The easiest way back to the parking lot is to simply go back down the way you came. But, even if that is your plan, you should at least hike the short distance to the top of that drainage before leaving -- for a quick peak into what I call Bypass Canyon (shown below).

View of Bypass Canyon from the Kachina Tree

From the Kachina Tree there are three ways to reach the Women's Village without having to return to the system trail again.

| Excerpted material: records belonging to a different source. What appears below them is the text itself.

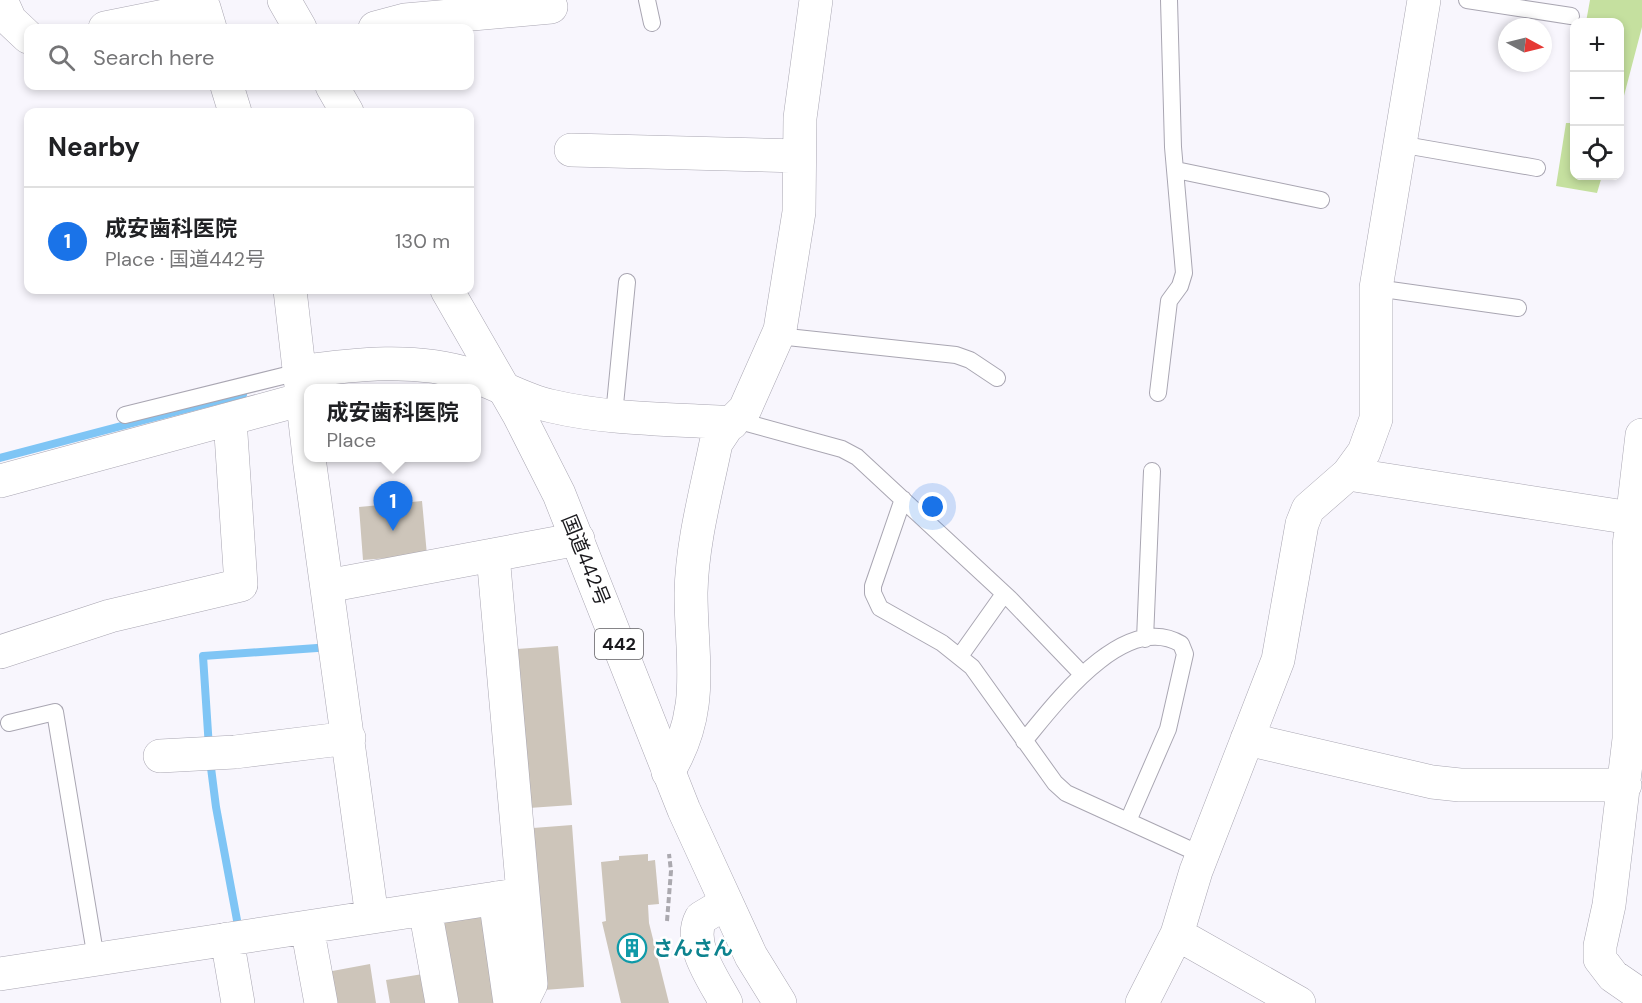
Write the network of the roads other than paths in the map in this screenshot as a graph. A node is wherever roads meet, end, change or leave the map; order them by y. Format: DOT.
graph roads {
  1 [pos="284,0"];
  2 [pos="647,0"];
  3 [pos="816,0"];
  4 [pos="1169,0"];
  5 [pos="1424,0"];
  6 [pos="1467,0"];
  7 [pos="551,7"];
  8 [pos="1571,16"];
  9 [pos="652,23"];
  10 [pos="125,24"];
  11 [pos="209,24"];
  12 [pos="298,24"];
  13 [pos="390,24"];
  14 [pos="228,90"];
  15 [pos="334,90"];
  16 [pos="234,108"];
  17 [pos="346,108"];
  18 [pos="1399,144"];
  19 [pos="571,150"];
  20 [pos="799,156"];
  21 [pos="1536,168"];
  22 [pos="1176,170"];
  23 [pos="1321,200"];
  24 [pos="627,282"];
  25 [pos="1376,288"];
  26 [pos="290,294"];
  27 [pos="449,294"];
  28 [pos="1518,308"];
  29 [pos="778,336"];
  30 [pos="997,378"];
  31 [pos="305,384"];
  32 [pos="304,385"];
  33 [pos="301,386"];
  34 [pos="504,388"];
  35 [pos="1158,393"];
  36 [pos="304,413"];
  37 [pos="125,415"];
  38 [pos="614,415"];
  39 [pos="230,418"];
  40 [pos="734,421"];
  41 [pos="1642,435"];
  42 [pos="310,462"];
  43 [pos="1152,471"];
  44 [pos="1348,474"];
  45 [pos="0,481"];
  46 [pos="903,499"];
  47 [pos="1631,518"];
  48 [pos="578,539"];
  49 [pos="493,555"];
  50 [pos="327,586"];
  51 [pos="1004,594"];
  52 [pos="1635,620"];
  53 [pos="1145,639"];
  54 [pos="0,652"];
  55 [pos="960,656"];
  56 [pos="1082,674"];
  57 [pos="9,723"];
  58 [pos="349,738"];
  59 [pos="1247,739"];
  60 [pos="1024,741"];
  61 [pos="1635,741"];
  62 [pos="160,756"];
  63 [pos="668,772"];
  64 [pos="1625,785"];
  65 [pos="1128,821"];
  66 [pos="1202,855"];
  67 [pos="509,896"];
  68 [pos="726,903"];
  69 [pos="425,909"];
  70 [pos="372,917"];
  71 [pos="308,927"];
  72 [pos="1177,934"];
  73 [pos="227,939"];
  74 [pos="96,959"];
  75 [pos="0,974"];
  76 [pos="1642,996"];
  77 [pos="238,1003"];
  78 [pos="321,1003"];
  79 [pos="442,1003"];
  80 [pos="511,1003"];
  81 [pos="726,1003"];
  82 [pos="780,1003"];
  83 [pos="1142,1003"];
  84 [pos="1299,1003"];
  1 -- 12 [label="main road"];
  2 -- 9 [label="lane"];
  3 -- 20 [label="main road"];
  4 -- 22 [label="lane"];
  5 -- 18 [label="main road"];
  6 -- 8 [label="lane"];
  7 -- 13 [label="main road"];
  10 -- 11 [label="main road"];
  14 -- 16 [label="main road"];
  15 -- 17 [label="main road"];
  18 -- 21 [label="lane"];
  18 -- 25 [label="main road"];
  19 -- 20 [label="main road"];
  20 -- 29 [label="main road"];
  22 -- 23 [label="lane"];
  22 -- 35 [label="lane"];
  24 -- 38 [label="lane"];
  25 -- 28 [label="lane"];
  25 -- 44 [label="main road"];
  26 -- 33 [label="main road"];
  27 -- 34 [label="main road, 国道442号 / 442"];
  29 -- 30 [label="lane"];
  29 -- 40 [label="main road"];
  31 -- 34 [label="main road"];
  32 -- 33 [label="main road"];
  33 -- 36 [label="main road"];
  33 -- 37 [label="lane"];
  33 -- 39 [label="main road"];
  34 -- 38 [label="main road"];
  34 -- 48 [label="main road, 国道442号 / 442"];
  38 -- 40 [label="main road"];
  39 -- 45 [label="main road"];
  39 -- 54 [label="main road"];
  40 -- 46 [label="lane"];
  40 -- 63 [label="main road"];
  41 -- 47 [label="main road"];
  42 -- 50 [label="main road"];
  43 -- 53 [label="lane"];
  44 -- 47 [label="main road"];
  44 -- 59 [label="main road"];
  46 -- 51 [label="lane"];
  46 -- 55 [label="lane"];
  47 -- 52 [label="main road"];
  48 -- 49 [label="main road"];
  48 -- 63 [label="main road, 国道442号 / 442"];
  49 -- 50 [label="main road"];
  49 -- 67 [label="main road"];
  50 -- 58 [label="main road"];
  51 -- 55 [label="lane"];
  51 -- 56 [label="lane"];
  52 -- 61 [label="main road"];
  53 -- 56 [label="lane"];
  53 -- 65 [label="lane"];
  55 -- 60 [label="lane"];
  56 -- 60 [label="lane"];
  57 -- 74 [label="lane"];
  58 -- 62 [label="main road"];
  58 -- 70 [label="main road"];
  59 -- 64 [label="main road"];
  59 -- 66 [label="main road"];
  60 -- 65 [label="lane"];
  61 -- 64 [label="main road"];
  63 -- 68 [label="main road, 国道442号 / 442"];
  64 -- 76 [label="main road"];
  65 -- 66 [label="lane"];
  66 -- 72 [label="main road"];
  67 -- 69 [label="main road"];
  67 -- 80 [label="main road"];
  68 -- 81 [label="main road"];
  68 -- 82 [label="main road, 国道442号 / 442"];
  69 -- 70 [label="main road"];
  69 -- 79 [label="main road"];
  70 -- 71 [label="main road"];
  71 -- 73 [label="main road"];
  71 -- 78 [label="main road"];
  72 -- 83 [label="main road"];
  72 -- 84 [label="main road"];
  73 -- 74 [label="main road"];
  73 -- 77 [label="main road"];
  74 -- 75 [label="main road"];
}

Experienced hikers can take the more scenic (and more difficult) Bypass Ledge to visit Women’s Village or return to the parking area. This is an exciting but difficult route that we've devoted an entire page to describing. Be sure to download the GPS tracks before attempting it.  At the other end of the Bypass Ledge is a Birthing Cave, the Women's Village and one of my Top 10 Views.

From the Kachina Tree Cave it is also possible to take the ledge wrapping around to the left and walk all the way to the Women's Village. Where the Bypass Ledge goes around the "backside" so to speak, this route goes around the Boynton Canyon side. This is definitely the fastest and easiest way, but it's not for those with a fear of heights, since the ledge is narrow in the beginning of the route.

The third way to reach the Women's Village is to drop back down from the Kachina Tree Cave and go back to the spire you passed on the way up. From the spire simply follow the base of the cliff northward to the next drainage over.